Buck joined Anoa Changa in supporting Warren. Changa, a regular on Russia propaganda network Sputnik during 2016, announced her backing of Warren last month via a collective endorsement from Black Womxn For. The Atlanta-based liberal activist and political commentator, who is also a fan of Vermont Sen. Bernie Sanders and had show support for Green Party presidential nominee Jill Stein, was the subject of a 2018 Atlanta NPR-affiliate profile that suggested she was unwittingly helping “Russia’s effort to create chaos in the U.S.” She has also voiced skepticism over Kremlin interference in the 2016 election cycle.

The Washington Examiner reached out to Warren’s campaign and did not immediately give a response, though Changa did mention the article in an opinion piece.

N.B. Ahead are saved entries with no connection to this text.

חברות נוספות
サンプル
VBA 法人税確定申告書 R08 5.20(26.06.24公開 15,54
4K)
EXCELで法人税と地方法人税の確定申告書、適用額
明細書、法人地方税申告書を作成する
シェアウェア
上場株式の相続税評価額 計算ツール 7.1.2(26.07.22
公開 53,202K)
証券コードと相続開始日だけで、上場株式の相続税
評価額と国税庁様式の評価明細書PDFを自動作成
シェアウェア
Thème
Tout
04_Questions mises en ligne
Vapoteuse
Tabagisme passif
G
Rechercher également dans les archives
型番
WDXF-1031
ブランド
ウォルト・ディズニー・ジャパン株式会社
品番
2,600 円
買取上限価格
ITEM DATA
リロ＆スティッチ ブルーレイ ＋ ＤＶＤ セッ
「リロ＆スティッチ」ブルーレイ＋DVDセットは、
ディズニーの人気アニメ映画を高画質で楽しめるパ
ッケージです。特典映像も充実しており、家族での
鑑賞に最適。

Changa wrote, “People need to understand the nature of social media but also how little access Black people have to traditional forms of media before admonishing me for participating in a platform that is respectful of my insight and voice. Acting as if there is a single bogeyman or that everything is automatically tainted is a real problem. There is nothing wrong with scrutiny and asking questions. There is everything wrong with distorting and misrepresentation Black women particularly when Democrats are content to ride on our backs.”

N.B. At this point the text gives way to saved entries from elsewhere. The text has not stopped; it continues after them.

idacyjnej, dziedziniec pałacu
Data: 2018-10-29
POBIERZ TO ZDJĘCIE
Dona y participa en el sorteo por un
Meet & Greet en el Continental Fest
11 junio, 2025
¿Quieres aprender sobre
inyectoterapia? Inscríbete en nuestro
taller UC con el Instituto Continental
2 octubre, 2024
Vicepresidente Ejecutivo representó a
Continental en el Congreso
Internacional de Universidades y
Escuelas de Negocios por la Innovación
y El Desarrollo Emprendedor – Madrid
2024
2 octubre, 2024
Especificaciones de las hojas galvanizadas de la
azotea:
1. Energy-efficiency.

As if that wasn’t bad enough, back in November, Warren was endorsed for president by John Dabeet, the president of Americans and Palestinians for Peace. Dabeet is also a member of the Muscatine, Iowa school board.

Dabeet slammed pro-Israel lawmakers calling them “puppets” and has praised late Palestinian leader Yasser Arafat as a “martyr.”

These are not the kind of people you want on your team. Yet Warren has failed to do her job in vetting folks who have joined in her campaign and have given her their ringing endorsement.

If she’s done this bad at the campaign level, how much worse will things be if she lands in the White House?